### Excerpt to read
****************
“We all need to be aware of what can and will taint our water supply”

Latest in a series of posts on the environment

Second meeting on Bethlehem’s Climate Action Plan, October 7

Freedom High School Junior Somak Roy presented this essay at the “Speak out!” Sustainability Forum, part of Touchstone Theatre’s Festival UnBound 2020, September 19. You can view Somak reading his work here at min. 34:12.


I first became interested in water availability and its sustainability when I joined the Freedom High School Robotics team in 2017 and worked on addressing hydrodynamics problems as part of our project. How we find water, transport, use, or dispose of it was the theme of the 2017 FIRST Lego League. At that time, I learned by researching on the internet that I am fortunate to be part of Bethlehem where the water quality is much better than other parts of Northeastern America. We visited the local recycling plant to learn how wastewater is recycled. Recently I got the opportunity to research more on Bethlehem’s drinking water quality. I received some valuable information from Ed Boscola, Director of the Bethlehem Department of Water and have tried documenting it through this paper. Thank you to Ms. Elisabeth Cichonski and Professor Gallagher for guiding me in every step of the way, and to my AP U.S. History teacher, Mrs. Roman, for making this possible.

Water Quality and Sustainable Development of Bethlehem

Somak Roy

This paper is meant to raise awareness on the many potential threats to our water supply. The main points of concern are with such contaminants as trihalomethanes and lead, and the largest concern of all, the potential impacts of the expanding shale gas industry in Pennsylvania and, in particular, the chemicals used in fracking.

The City of Bethlehem’s water comes entirely from surface sources, namely the Wild Creek Reservoir and the Penn Forest Reservoir in a watershed that covers 17 square miles. This primary water supply is located 22 miles north of the City. The Tunkhannock Creek and Monroe County provide a supplemental supply of water to the Penn Forest Reservoir.

The sources of drinking water (both tap water and bottled water) include rivers, lakes, streams, ponds, reservoirs, springs, and wells. As water travels over the surface of the land or through the ground, it dissolves naturally occurring minerals and, in some cases, radioactive material, and can pick up substances resulting from the presence of animals or from human activity.
****************
### Data section
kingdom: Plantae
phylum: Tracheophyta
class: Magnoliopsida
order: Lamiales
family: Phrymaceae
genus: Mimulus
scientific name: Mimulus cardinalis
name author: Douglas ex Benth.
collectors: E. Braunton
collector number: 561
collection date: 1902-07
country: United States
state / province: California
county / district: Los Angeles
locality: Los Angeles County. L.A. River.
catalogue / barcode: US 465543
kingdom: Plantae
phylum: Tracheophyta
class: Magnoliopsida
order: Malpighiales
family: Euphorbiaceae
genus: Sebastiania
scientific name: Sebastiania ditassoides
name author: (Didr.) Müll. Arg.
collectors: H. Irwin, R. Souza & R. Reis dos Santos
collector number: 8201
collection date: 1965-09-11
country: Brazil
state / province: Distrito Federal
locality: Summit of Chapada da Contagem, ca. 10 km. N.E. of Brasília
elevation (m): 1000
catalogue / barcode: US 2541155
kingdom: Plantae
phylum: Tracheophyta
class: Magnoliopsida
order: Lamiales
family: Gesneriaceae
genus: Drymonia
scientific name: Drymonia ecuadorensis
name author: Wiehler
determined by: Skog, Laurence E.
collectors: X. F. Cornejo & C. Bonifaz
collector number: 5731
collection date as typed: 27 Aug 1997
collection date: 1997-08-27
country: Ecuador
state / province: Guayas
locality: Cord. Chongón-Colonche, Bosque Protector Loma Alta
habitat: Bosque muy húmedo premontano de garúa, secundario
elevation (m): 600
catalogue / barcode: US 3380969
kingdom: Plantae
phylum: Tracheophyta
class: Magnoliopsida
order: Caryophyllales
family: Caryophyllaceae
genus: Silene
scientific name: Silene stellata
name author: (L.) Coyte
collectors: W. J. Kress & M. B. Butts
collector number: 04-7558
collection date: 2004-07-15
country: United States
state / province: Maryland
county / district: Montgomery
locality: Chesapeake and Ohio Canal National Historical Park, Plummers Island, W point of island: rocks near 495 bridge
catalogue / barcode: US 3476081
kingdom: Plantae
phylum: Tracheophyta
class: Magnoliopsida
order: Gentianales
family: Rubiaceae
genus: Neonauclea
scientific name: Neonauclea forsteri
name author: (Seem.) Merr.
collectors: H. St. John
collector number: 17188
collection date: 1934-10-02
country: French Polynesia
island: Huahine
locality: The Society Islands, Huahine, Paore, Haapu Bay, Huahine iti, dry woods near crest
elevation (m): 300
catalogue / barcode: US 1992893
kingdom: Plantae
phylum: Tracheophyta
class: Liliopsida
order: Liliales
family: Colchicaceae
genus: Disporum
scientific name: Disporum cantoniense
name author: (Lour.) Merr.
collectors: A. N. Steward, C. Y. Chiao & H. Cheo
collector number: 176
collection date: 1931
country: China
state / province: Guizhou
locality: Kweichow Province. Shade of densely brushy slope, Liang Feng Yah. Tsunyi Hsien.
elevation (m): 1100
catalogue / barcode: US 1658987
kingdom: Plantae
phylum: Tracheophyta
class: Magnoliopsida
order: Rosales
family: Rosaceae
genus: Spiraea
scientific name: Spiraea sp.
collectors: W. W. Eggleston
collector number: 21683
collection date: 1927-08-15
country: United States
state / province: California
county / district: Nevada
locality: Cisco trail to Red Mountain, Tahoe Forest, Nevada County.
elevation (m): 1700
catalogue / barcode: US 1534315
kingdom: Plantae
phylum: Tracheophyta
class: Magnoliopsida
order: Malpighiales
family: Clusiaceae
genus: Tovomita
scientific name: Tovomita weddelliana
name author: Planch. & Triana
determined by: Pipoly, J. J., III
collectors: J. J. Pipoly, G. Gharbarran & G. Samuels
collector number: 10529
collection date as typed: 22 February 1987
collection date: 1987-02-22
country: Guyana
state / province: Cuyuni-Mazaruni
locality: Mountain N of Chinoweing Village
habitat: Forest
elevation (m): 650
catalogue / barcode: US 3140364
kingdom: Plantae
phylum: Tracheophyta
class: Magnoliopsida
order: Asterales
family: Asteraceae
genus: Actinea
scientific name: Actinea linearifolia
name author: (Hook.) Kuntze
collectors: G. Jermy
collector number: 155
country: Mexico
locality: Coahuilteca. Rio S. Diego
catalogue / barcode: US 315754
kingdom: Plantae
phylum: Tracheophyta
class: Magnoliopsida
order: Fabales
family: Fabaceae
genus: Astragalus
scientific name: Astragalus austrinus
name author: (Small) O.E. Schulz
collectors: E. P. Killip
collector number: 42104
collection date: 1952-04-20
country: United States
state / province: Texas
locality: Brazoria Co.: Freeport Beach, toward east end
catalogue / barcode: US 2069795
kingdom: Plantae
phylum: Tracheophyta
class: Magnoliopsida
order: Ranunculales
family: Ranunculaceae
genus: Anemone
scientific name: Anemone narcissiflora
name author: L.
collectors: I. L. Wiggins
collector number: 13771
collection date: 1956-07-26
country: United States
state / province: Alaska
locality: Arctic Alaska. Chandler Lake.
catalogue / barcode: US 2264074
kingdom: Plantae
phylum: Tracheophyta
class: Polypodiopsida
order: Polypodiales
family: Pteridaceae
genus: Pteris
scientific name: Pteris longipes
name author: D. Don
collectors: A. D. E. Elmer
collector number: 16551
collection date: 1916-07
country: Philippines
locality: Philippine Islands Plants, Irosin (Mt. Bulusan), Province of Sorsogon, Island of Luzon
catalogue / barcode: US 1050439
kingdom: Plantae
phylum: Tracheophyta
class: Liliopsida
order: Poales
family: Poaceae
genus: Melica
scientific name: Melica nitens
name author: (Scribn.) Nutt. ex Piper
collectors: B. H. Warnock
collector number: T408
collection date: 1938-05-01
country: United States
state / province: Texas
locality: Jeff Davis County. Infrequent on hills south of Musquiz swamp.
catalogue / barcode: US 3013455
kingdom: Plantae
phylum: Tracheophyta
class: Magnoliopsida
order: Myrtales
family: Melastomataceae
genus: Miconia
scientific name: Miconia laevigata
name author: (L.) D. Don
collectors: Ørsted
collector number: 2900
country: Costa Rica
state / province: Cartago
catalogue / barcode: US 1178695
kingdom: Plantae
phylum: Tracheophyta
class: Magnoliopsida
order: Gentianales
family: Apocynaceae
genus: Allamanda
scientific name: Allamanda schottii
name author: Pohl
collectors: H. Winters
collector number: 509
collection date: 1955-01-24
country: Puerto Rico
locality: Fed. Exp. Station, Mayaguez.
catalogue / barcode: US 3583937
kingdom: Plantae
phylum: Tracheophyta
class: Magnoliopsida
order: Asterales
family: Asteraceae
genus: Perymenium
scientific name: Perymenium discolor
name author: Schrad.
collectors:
****************
### What you will do
**A)** In the essay on Bethlehem's water quality, how far from the City is its primary water supply located?
**B)** Continue the essay on Bethlehem's water quality from its final sentence.

### Outputs in order
**A)** 22 miles north of the City.

**B)**
Contaminants that may be present in source water before the city treats it include Organic chemical contaminants, including synthetic and volatile organic chemicals, which are by-products of industrial processes, and can also come from gas stations, stormwater runoff, and septic systems.


From 2015 to 2019, chromium, hexavalent chromium, and strontium levels have been consistently on the lower end of the allowable spectrum, as shown in the consumer reports. However, trihalomethane levels have been on the high end, and the acceptable ranges set by the EPA are constantly changing. Trihalomethanes are a chemical group that are a byproduct of mixing chlorine and organic matter and are related to fracking wastewater. Wastewater generated by hydraulic fracking is known to have high amounts of trihalomethanes that are still present even after the water treatment process. This chemical has been proven to have such negative health effects as various forms of cancer. Bromodichloromethane is part of the family of the chemicals known as trihalomethanes which are regulated by the Pennsylvania Department of Environmental Protection and are monitored and included in the Consumer Confidence reports. It is important to ask why the allowable range of trihalomethanes is changing every year. Could this range be changing to accommodate increases in concentrations in source water?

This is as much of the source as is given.